--- PROBLEM DETAILS ---
Restate the entries below word for word, leaving nothing out.

--- SUPPLIED DATA ---
————————

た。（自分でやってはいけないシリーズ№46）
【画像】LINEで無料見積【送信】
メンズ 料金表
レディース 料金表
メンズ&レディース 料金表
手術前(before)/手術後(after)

————————

--- RESPONSE ---
た。（自分でやってはいけないシリーズ№46）
【画像】LINEで無料見積【送信】
メンズ 料金表
レディース 料金表
メンズ&レディース 料金表
手術前(before)/手術後(after)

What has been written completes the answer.